Read Tattoo Page 3


  “Like what?” Annabelle asked, examining my facial expression carefully.

  “I don't know,” I said, completely aware that I was the world's worst liar. “You didn't hear any voices or see or feel anything strange?”

  All three of them stared at me blankly.

  “All righty then,” I said, glancing away. Maybe I really was going crazy. Since they were still staring at me, I did my best to pull off a smooth subject change. “I must just be a little light-headed is all,” I said. “Maybe I need something to eat. Ice cream?”

  “We just ate,” Delia said, at the exact same time that Zo spoke up with a huge grin on her face: “Thought you'd never ask”

  Delia cast a longing glance at the sale rack, and Annabelle looked at me, her eyes searching, before she glanced back down at her own feet.

  “Maybe we should,” she said, lifting her eyes to meet Delia's. “Get Bailey some food, I mean” She shifted her gaze back to me.

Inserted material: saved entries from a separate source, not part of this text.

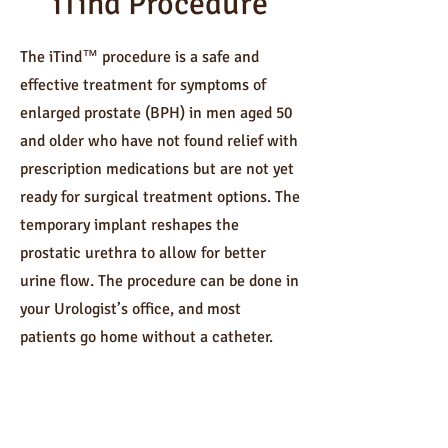
iTind Procedure
The iTind™ procedure is a safe and
effective treatment for symptoms of
enlarged prostate (BPH) in men aged 50
and older who have not found relief with
prescription medications but are not yet
ready for surgical treatment options. The
temporary implant reshapes the
prostatic urethra to allow for better
urine flow. The procedure can be done in
your Urologist’s office, and most
patients go home without a catheter.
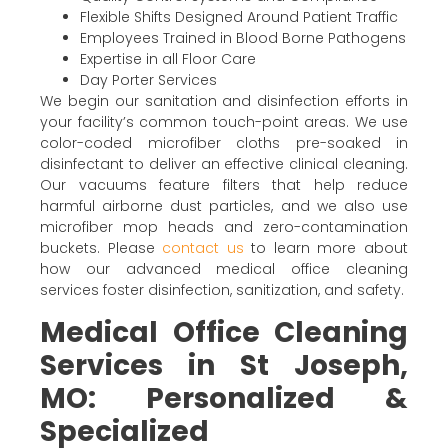
Flexible Shifts Designed Around Patient Traffic
Employees Trained in Blood Borne Pathogens
Expertise in all Floor Care
Day Porter Services
We begin our sanitation and disinfection efforts in
your facility’s common touch-point areas. We use
color-coded microfiber cloths pre-soaked in
disinfectant to deliver an effective clinical cleaning.
Our vacuums feature filters that help reduce
harmful airborne dust particles, and we also use
microfiber mop heads and zero-contamination
buckets. Please
contact us
to learn more about
how our advanced medical office cleaning
services foster disinfection, sanitization, and safety.
Medical Office Cleaning
Services in St Joseph,
MO: Personalized &
Specialized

Annabelle had a way of watching people that was subtle if you weren't looking for it, but I knew her well enough to know when she'd gone into observant mode—right now, she totally knew something was up. She just hadn't figured out what yet.

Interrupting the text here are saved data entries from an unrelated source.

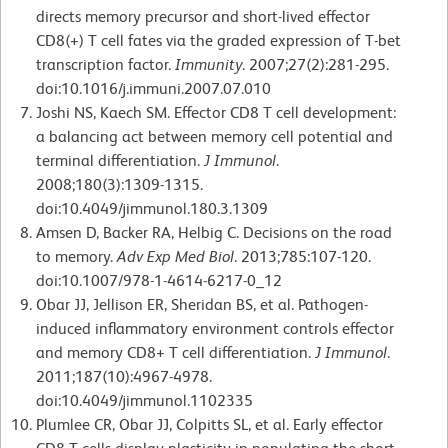
directs memory precursor and short-lived effector
CD8(+) T cell fates via the graded expression of T-bet
transcription factor.
Immunity
. 2007;27(2):281-295.
doi:10.1016/j.immuni.2007.07.010
Joshi NS, Kaech SM. Effector CD8 T cell development:
a balancing act between memory cell potential and
terminal differentiation.
J Immunol
.
2008;180(3):1309-1315.
doi:10.4049/jimmunol.180.3.1309
Amsen D, Backer RA, Helbig C. Decisions on the road
to memory.
Adv Exp Med Biol
. 2013;785:107-120.
doi:10.1007/978-1-4614-6217-0_12
Obar JJ, Jellison ER, Sheridan BS, et al. Pathogen-
induced inflammatory environment controls effector
and memory CD8+ T cell differentiation.
J Immunol
.
2011;187(10):4967-4978.
doi:10.4049/jimmunol.1102335
Plumlee CR, Obar JJ, Colpitts SL, et al. Early effector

  She comes. She comes. To fight, to live, she comes.

  I heard the words, and I didn't. They were there in my head, whispered into the back of my mind over and over again, but somehow, I couldn't quite process what they were saying.

  “Come on,” Zo said, standing up with a grimace. Now that ice cream had entered the picture, she was all business. “If I don't get out of this dress pretty soon, I may have to hurt someone”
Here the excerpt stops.